2. Mengganggu ruang pribadi

Beberapa orang merasa bahwa kebijakan kesejahteraan mengganggu kehidupan pribadi mereka, terutama di perusahaan yang menawarkan pengujian genetik untuk karyawan dan fitbits gratis yang melacak data tentang jumlah latihan yang mereka lakukan.

Pada organisasi yang kami pelajari, karyawan menentang bahkan polis asuransi kesehatan. Sekitar setengah dari staf memilih keluar dari situ. Hal ini sebagian besar berasal dari ketidakpercayaan terhadap manajemen, dan keinginan mereka untuk membuat staf kembali bekerja. Orang-orang khawatir tentang manajemen yang memiliki akses terhadap informasi pribadi dan kesehatan terkait tentang mereka dan keluarga mereka.

Fitur lain dari kebijakan kesejahteraan mereka adalah membakukan pengajaran dengan empat poin "rencana pelajaran yang sangat baik". Idenya adalah membuat hidup lebih mudah bagi para guru dan memberi kesempatan untuk pengembangan profesional - dan kesejahteraan - namun pada akhirnya staf merasa bahwa hal itu mengurangi otonomi mereka, dan membuat banyak orang merasa dikelola secara mikro dan jauh dari manajemen senior karena kurangnya kepercayaan yang dirasakan. .

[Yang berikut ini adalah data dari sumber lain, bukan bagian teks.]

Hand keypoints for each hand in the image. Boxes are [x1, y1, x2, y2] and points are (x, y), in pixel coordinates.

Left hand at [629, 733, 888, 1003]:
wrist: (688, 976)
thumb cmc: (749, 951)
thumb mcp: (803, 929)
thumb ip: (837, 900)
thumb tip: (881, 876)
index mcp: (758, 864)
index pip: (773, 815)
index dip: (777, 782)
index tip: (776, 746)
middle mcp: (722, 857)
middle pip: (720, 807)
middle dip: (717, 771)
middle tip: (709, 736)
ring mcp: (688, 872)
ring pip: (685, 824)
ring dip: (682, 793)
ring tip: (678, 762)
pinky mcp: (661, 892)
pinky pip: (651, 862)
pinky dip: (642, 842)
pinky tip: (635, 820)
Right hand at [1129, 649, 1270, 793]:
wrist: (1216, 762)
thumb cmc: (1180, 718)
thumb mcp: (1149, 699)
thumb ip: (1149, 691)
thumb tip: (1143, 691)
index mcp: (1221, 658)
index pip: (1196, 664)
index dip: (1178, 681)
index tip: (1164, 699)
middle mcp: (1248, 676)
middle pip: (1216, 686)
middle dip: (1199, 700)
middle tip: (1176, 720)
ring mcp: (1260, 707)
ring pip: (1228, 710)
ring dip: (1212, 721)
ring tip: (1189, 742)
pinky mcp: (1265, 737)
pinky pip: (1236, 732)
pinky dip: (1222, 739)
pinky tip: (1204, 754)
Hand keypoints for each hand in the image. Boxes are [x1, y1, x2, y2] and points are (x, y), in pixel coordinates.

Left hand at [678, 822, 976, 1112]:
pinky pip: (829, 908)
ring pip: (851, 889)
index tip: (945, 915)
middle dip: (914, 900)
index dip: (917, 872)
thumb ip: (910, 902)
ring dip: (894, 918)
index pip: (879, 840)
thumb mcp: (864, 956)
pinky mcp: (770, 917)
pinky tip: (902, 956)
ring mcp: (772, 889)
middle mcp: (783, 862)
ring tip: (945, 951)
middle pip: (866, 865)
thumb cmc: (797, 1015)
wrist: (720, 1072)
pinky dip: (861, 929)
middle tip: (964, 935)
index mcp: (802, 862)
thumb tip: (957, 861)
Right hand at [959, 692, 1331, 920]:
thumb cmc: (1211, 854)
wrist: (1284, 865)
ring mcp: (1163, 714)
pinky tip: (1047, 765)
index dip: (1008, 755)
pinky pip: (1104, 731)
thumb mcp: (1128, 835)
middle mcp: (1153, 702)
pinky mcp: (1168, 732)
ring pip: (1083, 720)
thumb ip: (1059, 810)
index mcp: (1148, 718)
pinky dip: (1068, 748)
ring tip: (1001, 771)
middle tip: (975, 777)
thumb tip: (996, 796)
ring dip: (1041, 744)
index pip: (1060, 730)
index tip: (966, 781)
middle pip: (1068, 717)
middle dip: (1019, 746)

3. Tidak mengatasi masalah budaya

Kebijakan kesejahteraan bisa terlalu difokuskan pada tingkat individu. Mereka tidak selalu menangani masalah organisasi, budaya atau kelompok. Paling buruk, kebijakan kesejahteraan dapat digunakan oleh pengusaha untuk meremehkan peran yang mungkin mereka mainkan di staf yang tidak bekerja dulu.

Kami menemukan dalam penelitian kami bahwa karyawan mengejar suatu waktu ketika organisasi dilihat sebagai sebuah keluarga, ketika masalah kesejahteraan ditangani di tingkat organisasi daripada semata-mata individu. Daripada melayani kesejahteraan hanya melalui penyediaan konseling kesehatan kerja, misalnya, karyawan ingin melihat organisasi tersebut melihat ke dalam aspek-aspek budaya internal yang mungkin menciptakan masalah - sesuatu yang mereka rasa telah dikesampingkan dalam usaha untuk mencapai profesionalisasi dan standarisasi kebijakan kesejahteraan untuk praktik terbaik.

Jadi, jika kebijakan kesejahteraan tetap termotivasi hanya oleh bisnis dan gagal terlibat dengan emosi karyawan, mereka gagal memperbaiki kesejahteraan semua orang dan bahkan dapat mengancam rasa otonomi orang. Hal ini dapat menyebabkan keretakan antara manajemen dan karyawan, yang tidak menguntungkan keduanya.

Tentang Penulis

Michaela Edwards, Dosen Kesehatan Organisasi dan Kesejahteraan, Lancaster University

Adrian Sutton, Peneliti di Humanitarian & Conflict Response Institute, University of Manchester

Artikel ini awalnya diterbitkan pada Percakapan. Membaca Artikel asli.